◆ Reading passage
● ● ● ● ●

Japanese Yen registered notable slump today, recording a new low for the year against Dollar, a move driven largely by ascending benchmark yields in the US and European markets. Meanwhile, sentiment in risk markets appears to be on the upswing, partly propelled by encouraging economic data emerging from China, fostering an environment where commodity currencies are experiencing a lift, with Australian Dollar taking the forefront.
Euro, on the other hand, managed to slow its descent, buoyed by remarks from ECB officials who sought to downplay the prospects of rate cuts in the coming year. The comments stimulated a recovery in Euro, particularly against Sterling and Swiss franc. While Dollar is making efforts to strengthen up, traders remain cautious, seemingly unwilling to stake large bets ahead of Fed’s rate decisions slated for next week.
Technically, EUR/CHF recovered well ahead of 0.9513 low, and the developments argues that post-ECB selling might have past its climax. Nevertheless, outlook will stay bearish as long as 0.9600 resistance holds. Break of 0.9513 is in favor sooner or later to resume larger decline from 1.0095.
In Europe, at the time of writing, FTSE is up 0.68%. DAX is up 0.91%. CAC is up 1.43%. Germany 10-year yield is up 0.0649 at 2.661. Earlier in Asia, Nikkei rose 1.10%. Hong Kong HSI rose 0.75%. China Shanghai SSE dropped -0.28%. Singapore Strait Times rose 0.96%. Japan 10-year JGB yield rose 0.0013 to 0.710.
ECB officials dismiss predictions of early rate cuts
In a chorus of comments, ECB officias pushed back on market expectations on a rate cut next year.

● ● ● ● ●

◆ Material
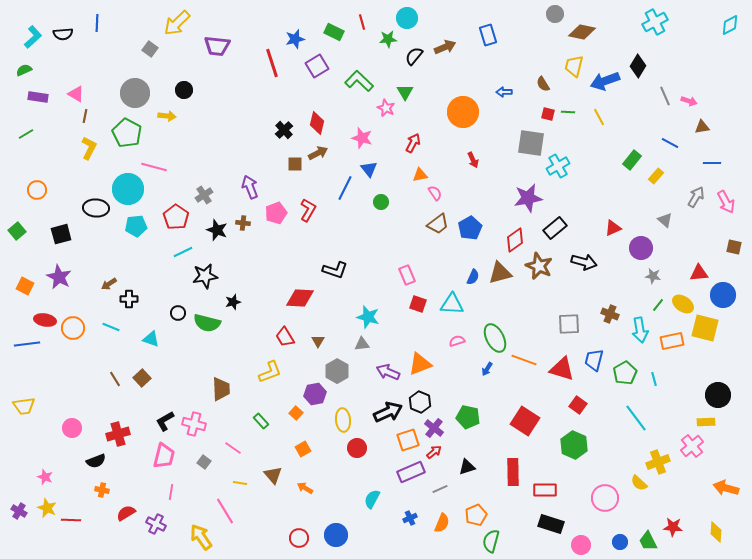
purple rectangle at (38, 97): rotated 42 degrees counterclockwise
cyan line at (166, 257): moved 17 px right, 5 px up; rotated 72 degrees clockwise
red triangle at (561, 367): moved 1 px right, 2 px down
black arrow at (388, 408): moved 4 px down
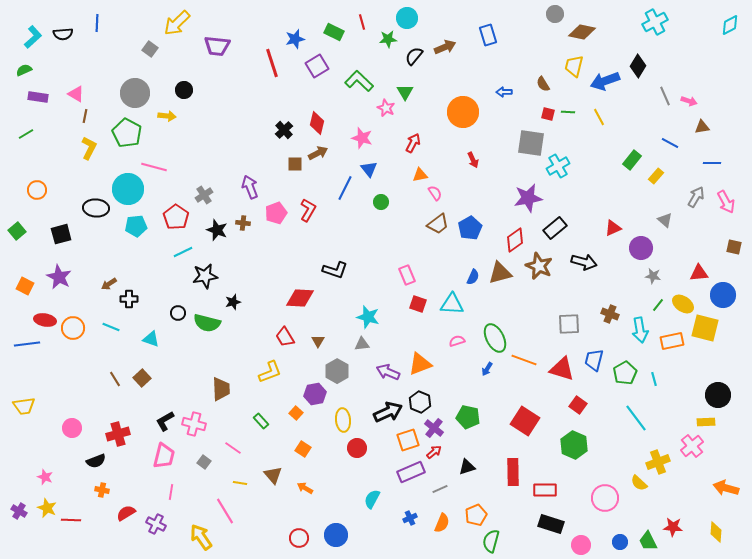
orange square at (303, 449): rotated 28 degrees counterclockwise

● ● ● ● ●

◆ Task requirements
Please answer these questions from the currency market report:
(a) Which currency led the lift in commodity currencies?
(b) Against which two currencies did the Euro recover most notably?
(c) By what percentage was the DAX up at the time of writing?
The items have no role in this work.

◆ Response to the exercise
(a) The Australian Dollar.
(b) Sterling and the Swiss franc.
(c) 0.91%.